This post will have no Tiger Woods jokes.
Tiger Woods has a serious problem. And there is absolutely no reason to encourage cheap laughter just because of an astonishing new iPhone app that makes it easier for you to cheat on your spouse, offer heinously regrettable insults, or employ a hitman--all without worrying that your texts will betray your true self.
So this app is called TigerText. So what? I am sure the golfer's deep and troubling recent past did not enter into the creators' heads when they named this ingenious little technological concoction.
TigerText, you see, erases your texts. It makes them go away. It makes them disappear like the midriff of a magician's assistant. What is so beautiful is that not only do your texts disappear from your own phone records, they also vamoose from the phone of your unfortunate recipient.
You can even decide when they vamoose. After a minute. Or, if you are fond of self-torture, after any time period up to 30 days.
This concept seems brilliant on so many levels that my vast and excited arms cannot embrace all of these levels simultaneously.
I am sure you, too, sometimes send texts that you would dearly love to take back. You liken your boss, your lover, or your chiropodist to some human orifice or dubious sexual practice. You allow your fingers to work slightly ahead of your editing skills. Suddenly, words that don't reflect your true, kind, thoughtful self, wing their way across 3G until they stir up emotions in 3D.
You hate yourself. You hate those who will make emotional, or even financial, capital out of your decapitated misjudgment even more.
However, TigerText transmits your texts via its own server, which gives it the power, once you have paid your $2.49 of protection money every month (yes! For unlimited texting!), to send your text into an ether from which it can never, ever return.

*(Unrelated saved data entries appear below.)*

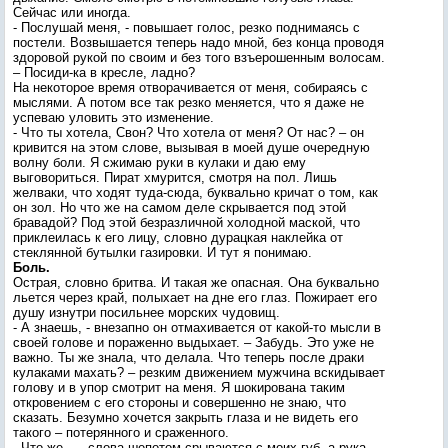
Сейчас или иногда.
- Послушай меня, - повышает голос, резко поднимаясь с
постели. Возвышается теперь надо мной, без конца проводя
здоровой рукой по своим и без того взъерошенным волосам.
– Посиди-ка в кресле, ладно?
На некоторое время отворачивается от меня, собираясь с
мыслями. А потом все так резко меняется, что я даже не
успеваю уловить это изменение.
- Что ты хотела, Свон? Что хотела от меня? От нас? – он
кривится на этом слове, вызывая в моей душе очередную
волну боли. Я сжимаю руки в кулаки и даю ему
выговориться. Пират хмурится, смотря на пол. Лишь
желваки, что ходят туда-сюда, буквально кричат о том, как
он зол. Но что же на самом деле скрывается под этой
бравадой? Под этой безразличной холодной маской, что
приклеилась к его лицу, словно дурацкая наклейка от
стеклянной бутылки газировки. И тут я понимаю.
Боль.
Острая, словно бритва. И такая же опасная. Она буквально
льется через край, полыхает на дне его глаз. Пожирает его
душу изнутри посильнее морских чудовищ.
- А знаешь, - внезапно он отмахивается от какой-то мысли в
своей голове и пораженно выдыхает. – Забудь. Это уже не
важно. Ты же знала, что делала. Что теперь после драки
кулаками махать? – резким движением мужчина вскидывает
голову и в упор смотрит на меня. Я шокирована таким
откровением с его стороны и совершенно не знаю, что
сказать. Безумно хочется закрыть глаза и не видеть его
такого – потерянного и сраженного.
- Что же… - слова шепотом срываются с моих губ, а рука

I know you'll be thinking there must be a catch. Well, the person to whom you're sending the text also has to enjoy TigerText protection. But who would not consider downgrading the cost of their daily latte in return for eliminating the cost of their daily lapses in self-expression?
Currently, TigerText is only available for the iPhone (BlackBerry and Android versions are coming soon). This vast, delightful mallet for the cause of personal privacy and second chances almost makes me want to rush to Apple.com and purchase an iPhone this very minute.
The thing is, though, I've never gotten the hang of texting on the iPhone. I keep misspelling words as "shot," "bustard," and "wander." Is there an app that might make the keys a little bigger?